My attorney turned away from the judge and looked at me. "Do you want to testify?"

I could see the bailiff smirking as he got out of the witness stand. Did I want to testify? They were about to sentence me to death, and nobody was speaking up on my behalf. There were things that needed to go on the record. My wrists were shackled and cuffed together, a heavy chain linking them to the leg irons around my ankles. For a moment, I imagined wrapping that chain around all their necks, but then I unclenched my fists and placed the palms of my hands together as if to pray. I wasn't a murderer. Never had been, never would be. I looked over at the jury, at McGregor, who stared back at me with hatred and self-righteousness, at the judge, who looked overheated and bored. I had spent a good many years testifying for God in church, and now it was time to testify for myself in this courtroom.

I nodded at my attorney. "Yes," I said, a bit louder than I meant to. Inside my head, I was screaming, 'Hell yes,' and I accidentally banged my chains against the table as I stood up from my chair.

"Is there any way he can have these handcuffs removed, Judge?"

My attorney was finally doing something right. Fighting a little. I knew at this point it was more about saving face and winning something than about believing in me. When he was assigned to my case and told he would get paid $1,000, I heard him mutter, "I eat $1,000 for breakfast." He was going through the motions, but I knew his heart wasn't in it. He either thought I was guilty or he didn't care much one way or the other. I was just another file in a big stack of files. We had been together for almost two years, but he didn't know me. Not really. Not in the way you would want someone to know you when he holds your life in his hands. Still, I needed him. He knew that, and I knew that. So I was polite and respectful. If today went the way everyone knew it would go, I would still need him.
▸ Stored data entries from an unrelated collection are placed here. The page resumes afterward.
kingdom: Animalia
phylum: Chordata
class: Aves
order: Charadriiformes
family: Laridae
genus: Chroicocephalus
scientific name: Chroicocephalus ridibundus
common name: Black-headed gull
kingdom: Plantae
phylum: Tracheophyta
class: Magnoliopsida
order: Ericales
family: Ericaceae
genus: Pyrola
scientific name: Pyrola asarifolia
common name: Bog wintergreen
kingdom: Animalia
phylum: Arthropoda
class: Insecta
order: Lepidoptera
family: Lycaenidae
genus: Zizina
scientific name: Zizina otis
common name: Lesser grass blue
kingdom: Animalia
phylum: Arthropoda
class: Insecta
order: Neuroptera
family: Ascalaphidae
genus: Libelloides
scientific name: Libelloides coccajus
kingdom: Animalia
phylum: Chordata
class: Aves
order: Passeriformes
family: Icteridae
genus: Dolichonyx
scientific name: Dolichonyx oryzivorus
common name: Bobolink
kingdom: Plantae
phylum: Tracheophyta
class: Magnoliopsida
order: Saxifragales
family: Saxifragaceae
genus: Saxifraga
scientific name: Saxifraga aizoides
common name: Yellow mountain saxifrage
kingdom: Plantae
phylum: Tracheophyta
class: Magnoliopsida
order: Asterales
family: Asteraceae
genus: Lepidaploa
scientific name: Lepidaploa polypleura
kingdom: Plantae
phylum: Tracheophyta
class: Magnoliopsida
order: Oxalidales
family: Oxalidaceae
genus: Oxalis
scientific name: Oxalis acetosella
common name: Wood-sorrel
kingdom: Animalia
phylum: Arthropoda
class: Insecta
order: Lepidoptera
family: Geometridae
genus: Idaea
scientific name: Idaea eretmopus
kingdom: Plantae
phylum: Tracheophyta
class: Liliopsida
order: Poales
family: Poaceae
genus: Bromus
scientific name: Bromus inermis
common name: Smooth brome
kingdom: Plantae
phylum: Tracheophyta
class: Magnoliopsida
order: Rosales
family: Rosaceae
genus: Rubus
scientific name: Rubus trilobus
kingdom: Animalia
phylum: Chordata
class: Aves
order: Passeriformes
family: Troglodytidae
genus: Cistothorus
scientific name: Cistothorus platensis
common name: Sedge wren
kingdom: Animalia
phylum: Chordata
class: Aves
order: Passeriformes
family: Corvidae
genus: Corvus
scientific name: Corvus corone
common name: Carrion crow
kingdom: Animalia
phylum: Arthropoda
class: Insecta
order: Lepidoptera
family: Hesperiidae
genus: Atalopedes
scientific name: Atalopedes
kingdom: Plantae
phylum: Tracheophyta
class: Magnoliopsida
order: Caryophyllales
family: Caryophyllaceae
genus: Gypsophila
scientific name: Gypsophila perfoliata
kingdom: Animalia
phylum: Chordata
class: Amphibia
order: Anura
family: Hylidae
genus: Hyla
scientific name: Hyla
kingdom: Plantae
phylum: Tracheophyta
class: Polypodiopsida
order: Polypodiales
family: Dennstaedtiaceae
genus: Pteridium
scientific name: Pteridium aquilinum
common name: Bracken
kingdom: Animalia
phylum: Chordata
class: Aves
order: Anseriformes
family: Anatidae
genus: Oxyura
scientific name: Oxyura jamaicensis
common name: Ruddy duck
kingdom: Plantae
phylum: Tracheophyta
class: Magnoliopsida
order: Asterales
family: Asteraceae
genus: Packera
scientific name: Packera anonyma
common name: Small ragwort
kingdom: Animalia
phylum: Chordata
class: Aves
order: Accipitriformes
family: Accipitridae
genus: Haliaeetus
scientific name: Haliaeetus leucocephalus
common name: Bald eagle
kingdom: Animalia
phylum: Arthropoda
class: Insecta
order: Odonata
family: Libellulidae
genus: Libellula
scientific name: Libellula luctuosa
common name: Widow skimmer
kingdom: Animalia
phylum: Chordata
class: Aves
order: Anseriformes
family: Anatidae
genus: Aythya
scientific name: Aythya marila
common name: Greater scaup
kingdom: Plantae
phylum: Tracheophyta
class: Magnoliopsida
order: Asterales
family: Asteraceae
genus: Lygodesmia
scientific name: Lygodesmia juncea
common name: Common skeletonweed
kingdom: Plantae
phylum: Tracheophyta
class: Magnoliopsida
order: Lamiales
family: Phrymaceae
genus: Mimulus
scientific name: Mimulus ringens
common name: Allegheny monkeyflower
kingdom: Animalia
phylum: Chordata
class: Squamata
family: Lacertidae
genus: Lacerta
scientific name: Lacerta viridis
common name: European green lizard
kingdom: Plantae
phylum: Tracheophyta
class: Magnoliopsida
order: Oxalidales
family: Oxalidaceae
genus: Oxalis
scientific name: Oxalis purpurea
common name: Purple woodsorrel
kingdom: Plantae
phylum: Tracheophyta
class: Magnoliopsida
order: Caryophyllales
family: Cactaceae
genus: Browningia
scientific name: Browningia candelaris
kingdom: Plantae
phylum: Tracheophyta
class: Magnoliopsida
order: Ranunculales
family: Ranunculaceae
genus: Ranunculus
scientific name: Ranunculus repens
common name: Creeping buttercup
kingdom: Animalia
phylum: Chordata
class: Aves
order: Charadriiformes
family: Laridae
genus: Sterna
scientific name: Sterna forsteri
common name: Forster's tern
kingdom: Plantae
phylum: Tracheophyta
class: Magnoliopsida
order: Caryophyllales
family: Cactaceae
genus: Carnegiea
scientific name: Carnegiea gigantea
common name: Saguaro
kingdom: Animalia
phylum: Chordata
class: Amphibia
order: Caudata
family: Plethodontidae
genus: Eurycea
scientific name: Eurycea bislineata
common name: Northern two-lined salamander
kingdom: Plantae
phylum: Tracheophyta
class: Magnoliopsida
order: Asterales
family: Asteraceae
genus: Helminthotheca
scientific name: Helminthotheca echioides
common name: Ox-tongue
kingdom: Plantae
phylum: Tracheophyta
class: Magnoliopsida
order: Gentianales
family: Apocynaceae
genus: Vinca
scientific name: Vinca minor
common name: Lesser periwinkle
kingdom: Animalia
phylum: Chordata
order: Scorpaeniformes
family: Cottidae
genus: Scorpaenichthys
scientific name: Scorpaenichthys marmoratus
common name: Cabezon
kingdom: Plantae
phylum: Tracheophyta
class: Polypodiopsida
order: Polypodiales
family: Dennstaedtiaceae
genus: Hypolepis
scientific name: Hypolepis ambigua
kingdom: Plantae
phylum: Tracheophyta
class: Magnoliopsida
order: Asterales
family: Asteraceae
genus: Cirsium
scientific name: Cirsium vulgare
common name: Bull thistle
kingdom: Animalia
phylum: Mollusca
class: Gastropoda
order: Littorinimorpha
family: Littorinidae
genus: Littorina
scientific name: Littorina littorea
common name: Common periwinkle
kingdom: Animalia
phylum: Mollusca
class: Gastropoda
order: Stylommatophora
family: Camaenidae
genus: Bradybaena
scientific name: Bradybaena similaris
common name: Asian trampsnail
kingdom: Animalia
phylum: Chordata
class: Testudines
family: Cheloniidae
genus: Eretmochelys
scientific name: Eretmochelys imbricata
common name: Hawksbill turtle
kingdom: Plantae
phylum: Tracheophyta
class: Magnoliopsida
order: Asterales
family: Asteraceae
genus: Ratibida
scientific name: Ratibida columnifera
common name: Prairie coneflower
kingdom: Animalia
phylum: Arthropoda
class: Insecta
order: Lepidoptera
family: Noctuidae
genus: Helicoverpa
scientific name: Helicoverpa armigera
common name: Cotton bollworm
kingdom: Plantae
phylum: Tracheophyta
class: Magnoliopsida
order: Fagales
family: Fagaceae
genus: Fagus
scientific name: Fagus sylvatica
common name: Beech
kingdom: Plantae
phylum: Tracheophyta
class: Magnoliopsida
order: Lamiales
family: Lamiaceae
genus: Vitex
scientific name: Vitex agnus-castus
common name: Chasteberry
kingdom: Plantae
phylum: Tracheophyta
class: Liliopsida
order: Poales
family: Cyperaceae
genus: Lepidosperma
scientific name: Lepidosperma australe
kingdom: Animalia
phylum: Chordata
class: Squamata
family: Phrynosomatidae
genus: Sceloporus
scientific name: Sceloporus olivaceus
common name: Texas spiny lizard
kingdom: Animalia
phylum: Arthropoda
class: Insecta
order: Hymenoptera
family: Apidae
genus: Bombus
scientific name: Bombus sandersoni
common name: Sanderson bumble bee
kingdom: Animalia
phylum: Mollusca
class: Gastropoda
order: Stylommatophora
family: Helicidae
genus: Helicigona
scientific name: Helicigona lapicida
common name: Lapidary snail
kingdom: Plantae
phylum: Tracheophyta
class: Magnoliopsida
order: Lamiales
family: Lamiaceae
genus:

I held my wrists out to the bailiff. He smirked again as he unlocked my cuffs. Out of the corner of my eye, I could see my mom in the second row. Lester sat on one side of her, and my sister Dollie sat on the other. Our neighbor Rosemary was also there. I looked all the way over my shoulder as the handcuffs came of, and she gave me a little wave. I glanced at Lester and he gave me a quick nod. We had an endgame in mind.